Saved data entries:

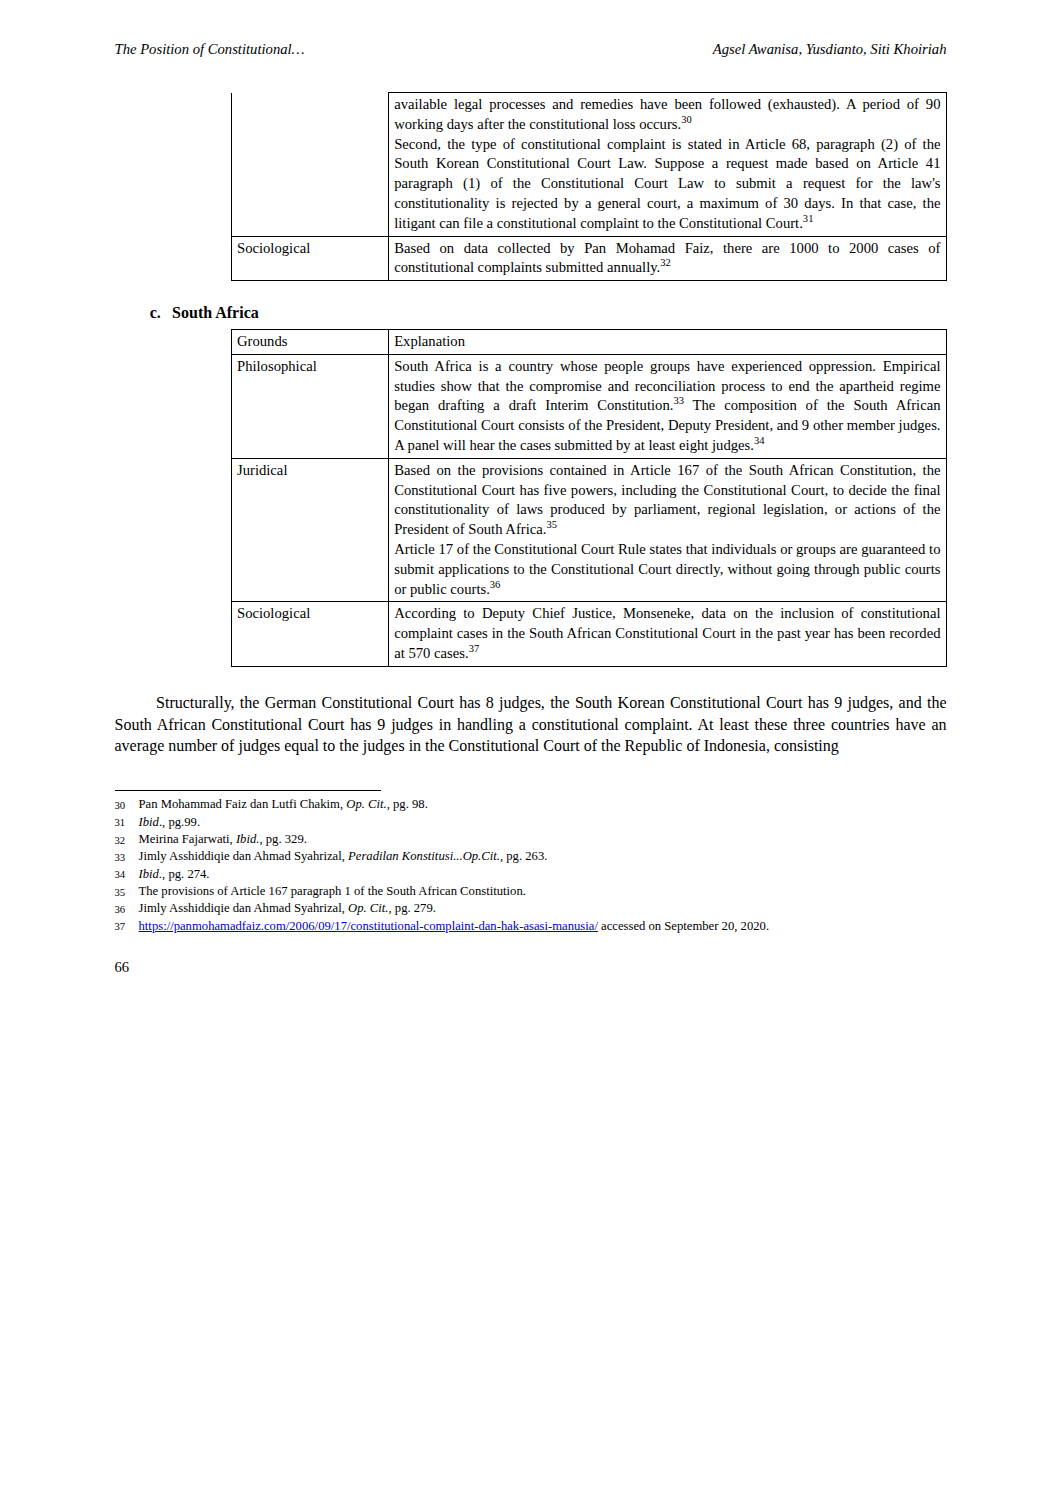The Position of Constitutional…
Agsel Awanisa, Yusdianto, Siti Khoiriah
| | available legal processes and remedies have been followed (exhausted). A period of 90 working days after the constitutional loss occurs. 30 Second, the type of constitutional complaint is stated in Article 68, paragraph (2) of the South Korean Constitutional Court Law. Suppose a request made based on Article 41 paragraph (1) of the Constitutional Court Law to submit a request for the law's constitutionality is rejected by a general court, a maximum of 30 days. In that case, the litigant can file a constitutional complaint to the Constitutional Court. 31 |
| Sociological | Based on data collected by Pan Mohamad Faiz, there are 1000 to 2000 cases of constitutional complaints submitted annually. 32 |
c. South Africa
| Grounds | Explanation |
| Philosophical | South Africa is a country whose people groups have experienced oppression. Empirical studies show that the compromise and reconciliation process to end the apartheid regime began drafting a draft Interim Constitution. 33 The composition of the South African Constitutional Court consists of the President, Deputy President, and 9 other member judges. A panel will hear the cases submitted by at least eight judges. 34 |
| Juridical | Based on the provisions contained in Article 167 of the South African Constitution, the Constitutional Court has five powers, including the Constitutional Court, to decide the final constitutionality of laws produced by parliament, regional legislation, or actions of the President of South Africa. 35 Article 17 of the Constitutional Court Rule states that individuals or groups are guaranteed to submit applications to the Constitutional Court directly, without going through public courts or public courts. 36 |
| Sociological | According to Deputy Chief Justice, Monseneke, data on the inclusion of constitutional complaint cases in the South African Constitutional Court in the past year has been recorded at 570 cases. 37 |
Structurally, the German Constitutional Court has 8 judges, the South Korean Constitutional Court has 9 judges, and the South African Constitutional Court has 9 judges in handling a constitutional complaint. At least these three countries have an average number of judges equal to the judges in the Constitutional Court of the Republic of Indonesia, consisting
30 Pan Mohammad Faiz dan Lutfi Chakim, Op. Cit., pg. 98.
31 Ibid., pg.99.
32 Meirina Fajarwati, Ibid., pg. 329.
33 Jimly Asshiddiqie dan Ahmad Syahrizal, Peradilan Konstitusi...Op.Cit., pg. 263.
34 Ibid., pg. 274.
35 The provisions of Article 167 paragraph 1 of the South African Constitution.
36 Jimly Asshiddiqie dan Ahmad Syahrizal, Op. Cit., pg. 279.
37 https://panmohamadfaiz.com/2006/09/17/constitutional-complaint-dan-hak-asasi-manusia/ accessed on September 20, 2020.
66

What is needed — The data above must be written out again without alteration, and the pictures in them must be excluded.

Solution for this task —
The Position of Constitutional…
Agsel Awanisa, Yusdianto, Siti Khoiriah
| | available legal processes and remedies have been followed (exhausted). A period of 90 working days after the constitutional loss occurs. 30 Second, the type of constitutional complaint is stated in Article 68, paragraph (2) of the South Korean Constitutional Court Law. Suppose a request made based on Article 41 paragraph (1) of the Constitutional Court Law to submit a request for the law's constitutionality is rejected by a general court, a maximum of 30 days. In that case, the litigant can file a constitutional complaint to the Constitutional Court. 31 |
| Sociological | Based on data collected by Pan Mohamad Faiz, there are 1000 to 2000 cases of constitutional complaints submitted annually. 32 |
c. South Africa
| Grounds | Explanation |
| Philosophical | South Africa is a country whose people groups have experienced oppression. Empirical studies show that the compromise and reconciliation process to end the apartheid regime began drafting a draft Interim Constitution. 33 The composition of the South African Constitutional Court consists of the President, Deputy President, and 9 other member judges. A panel will hear the cases submitted by at least eight judges. 34 |
| Juridical | Based on the provisions contained in Article 167 of the South African Constitution, the Constitutional Court has five powers, including the Constitutional Court, to decide the final constitutionality of laws produced by parliament, regional legislation, or actions of the President of South Africa. 35 Article 17 of the Constitutional Court Rule states that individuals or groups are guaranteed to submit applications to the Constitutional Court directly, without going through public courts or public courts. 36 |
| Sociological | According to Deputy Chief Justice, Monseneke, data on the inclusion of constitutional complaint cases in the South African Constitutional Court in the past year has been recorded at 570 cases. 37 |
Structurally, the German Constitutional Court has 8 judges, the South Korean Constitutional Court has 9 judges, and the South African Constitutional Court has 9 judges in handling a constitutional complaint. At least these three countries have an average number of judges equal to the judges in the Constitutional Court of the Republic of Indonesia, consisting
30 Pan Mohammad Faiz dan Lutfi Chakim, Op. Cit., pg. 98.
31 Ibid., pg.99.
32 Meirina Fajarwati, Ibid., pg. 329.
33 Jimly Asshiddiqie dan Ahmad Syahrizal, Peradilan Konstitusi...Op.Cit., pg. 263.
34 Ibid., pg. 274.
35 The provisions of Article 167 paragraph 1 of the South African Constitution.
36 Jimly Asshiddiqie dan Ahmad Syahrizal, Op. Cit., pg. 279.
37 https://panmohamadfaiz.com/2006/09/17/constitutional-complaint-dan-hak-asasi-manusia/ accessed on September 20, 2020.
66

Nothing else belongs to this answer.